MATERIALS PROVIDED Start Marker

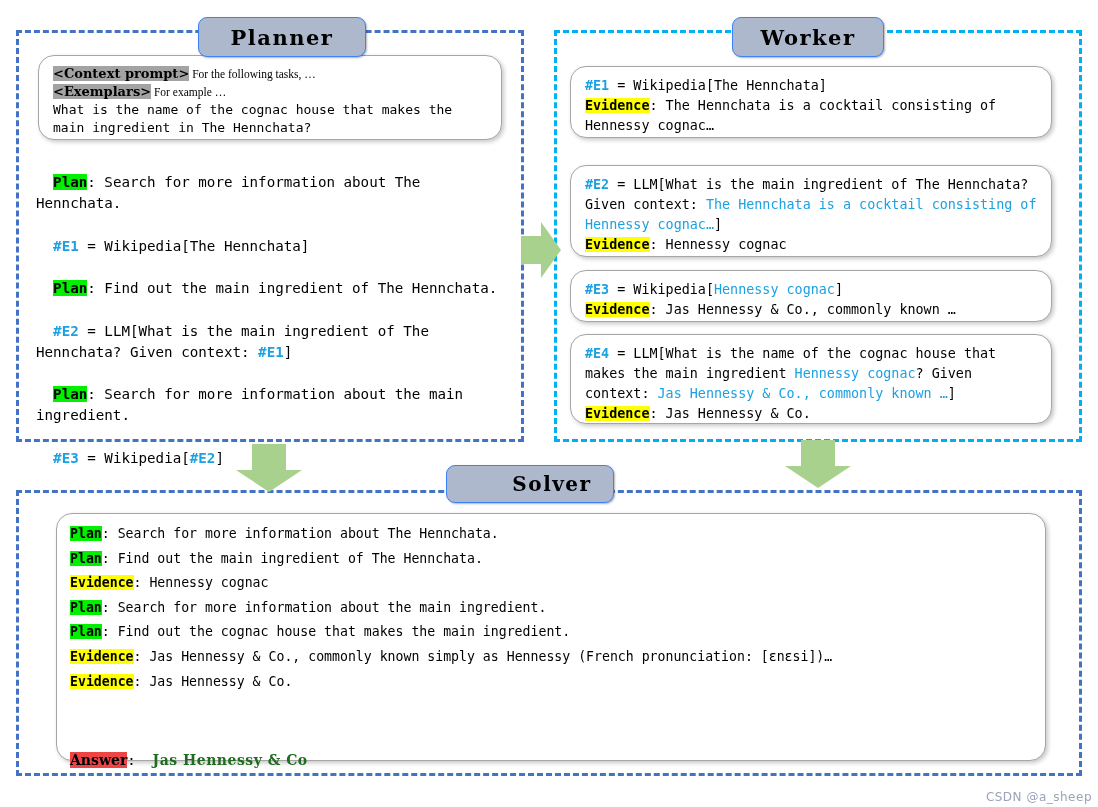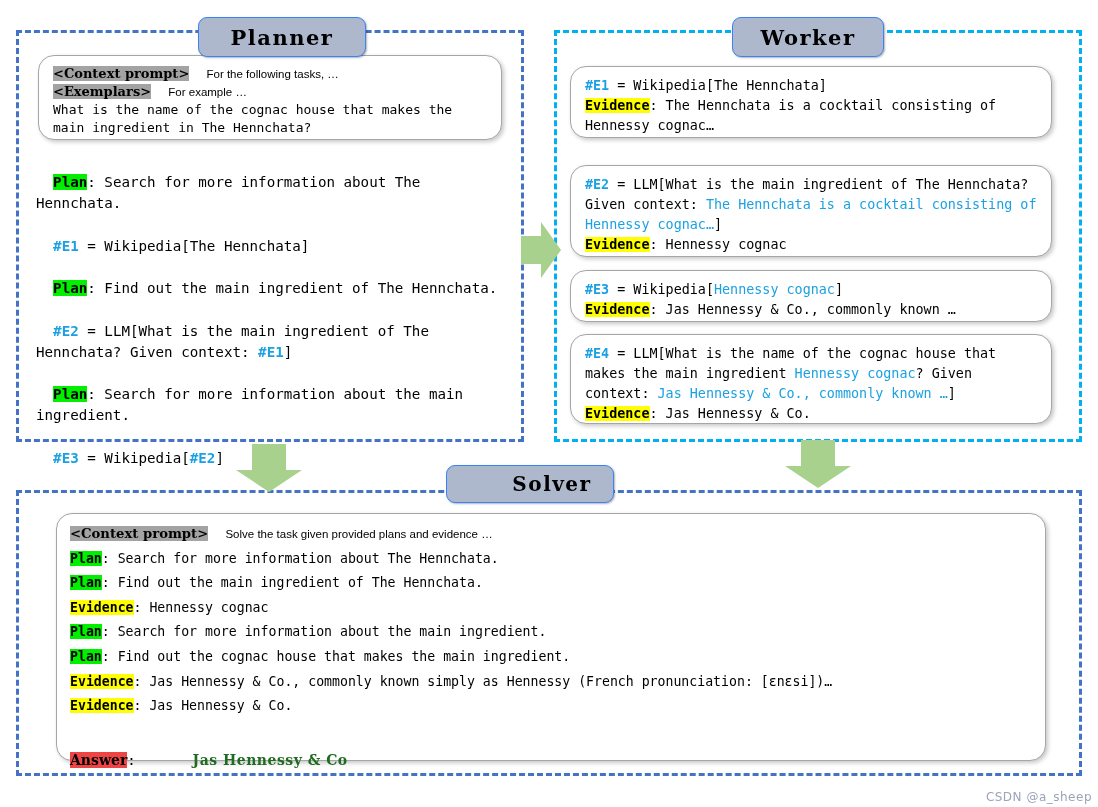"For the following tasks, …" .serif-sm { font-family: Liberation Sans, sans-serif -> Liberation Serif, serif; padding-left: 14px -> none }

MATERIALS PROVIDED End Marker
MATERIALS PROVIDED Start Marker

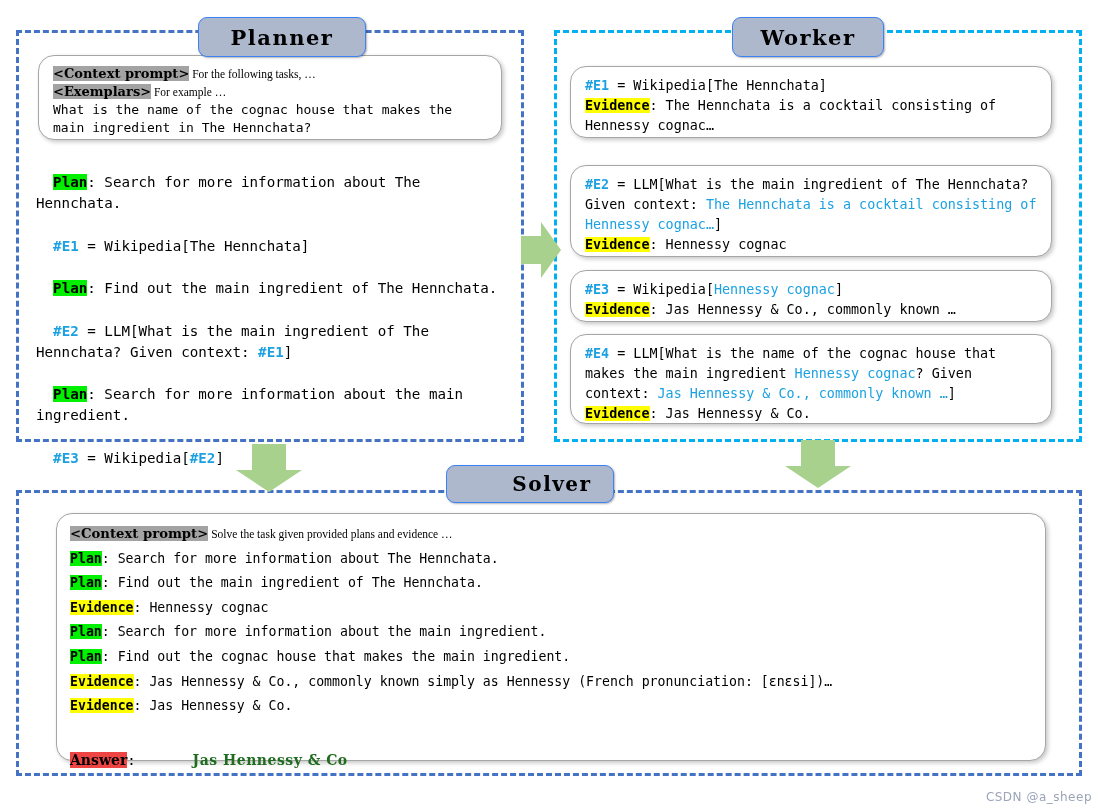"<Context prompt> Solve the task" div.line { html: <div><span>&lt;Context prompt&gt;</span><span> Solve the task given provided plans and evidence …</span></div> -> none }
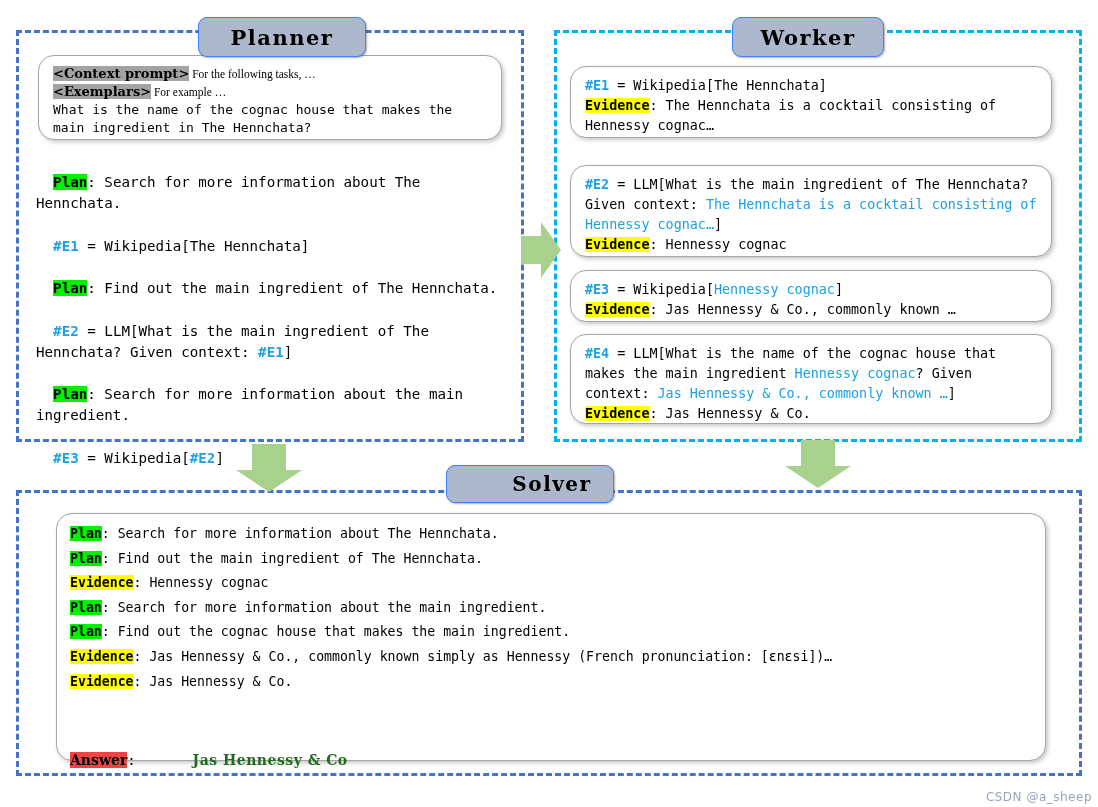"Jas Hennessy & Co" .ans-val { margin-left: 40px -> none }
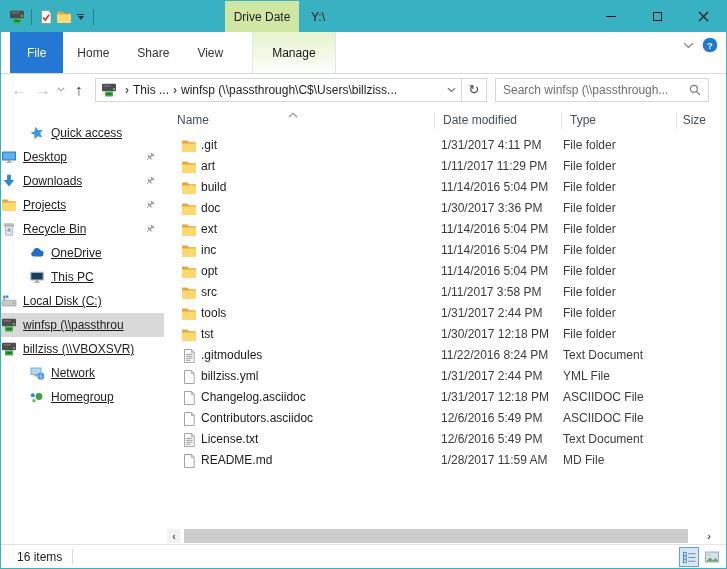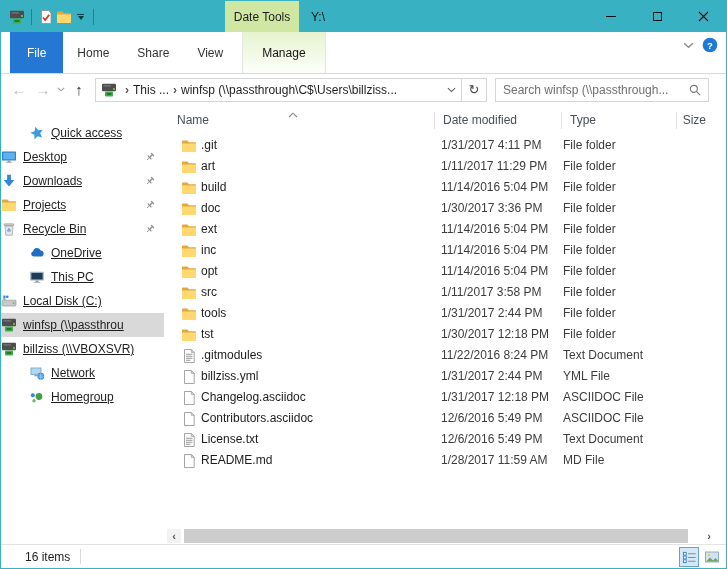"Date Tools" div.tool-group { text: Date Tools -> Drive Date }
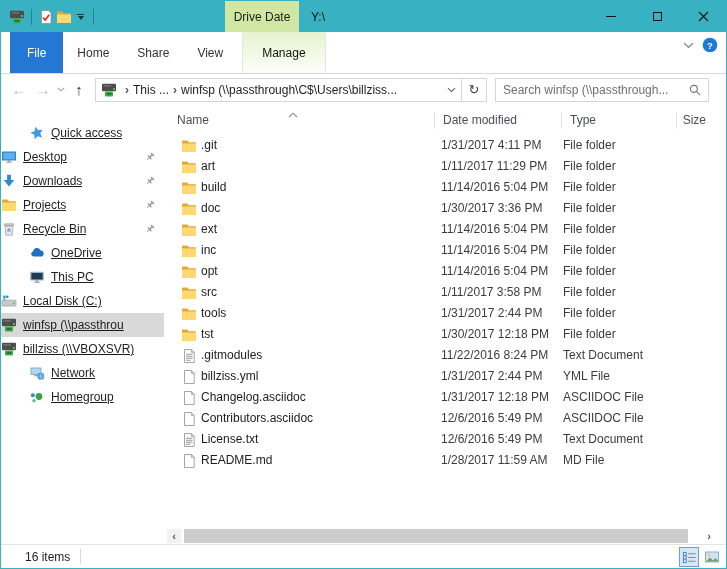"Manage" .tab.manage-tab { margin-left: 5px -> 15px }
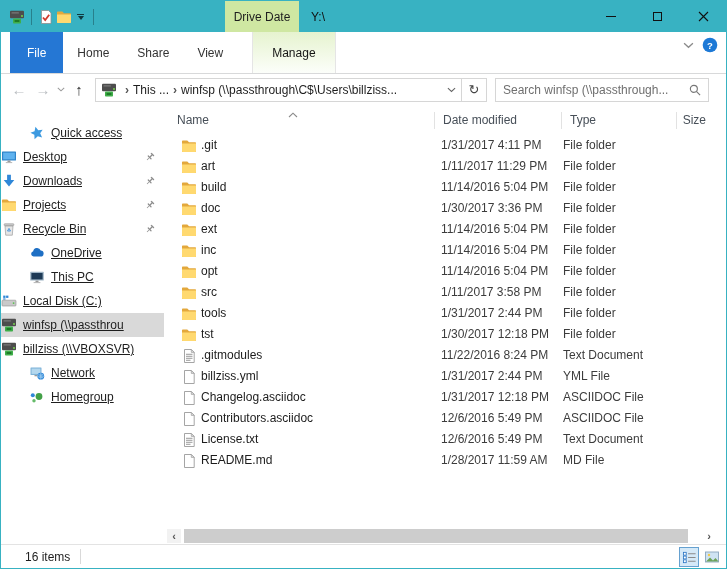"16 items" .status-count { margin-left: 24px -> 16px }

MATERIALS PROVIDED End Marker

**TASK DIRECTIONS**
Return, exactly as they stand, the lines above from the one with "text: Date Tools" to the one with "margin-left: 24px ->", omitting any pictures among them.

**REPLY**
"Date Tools" div.tool-group { text: Date Tools -> Drive Date }
"Manage" .tab.manage-tab { margin-left: 5px -> 15px }
"16 items" .status-count { margin-left: 24px -> 16px }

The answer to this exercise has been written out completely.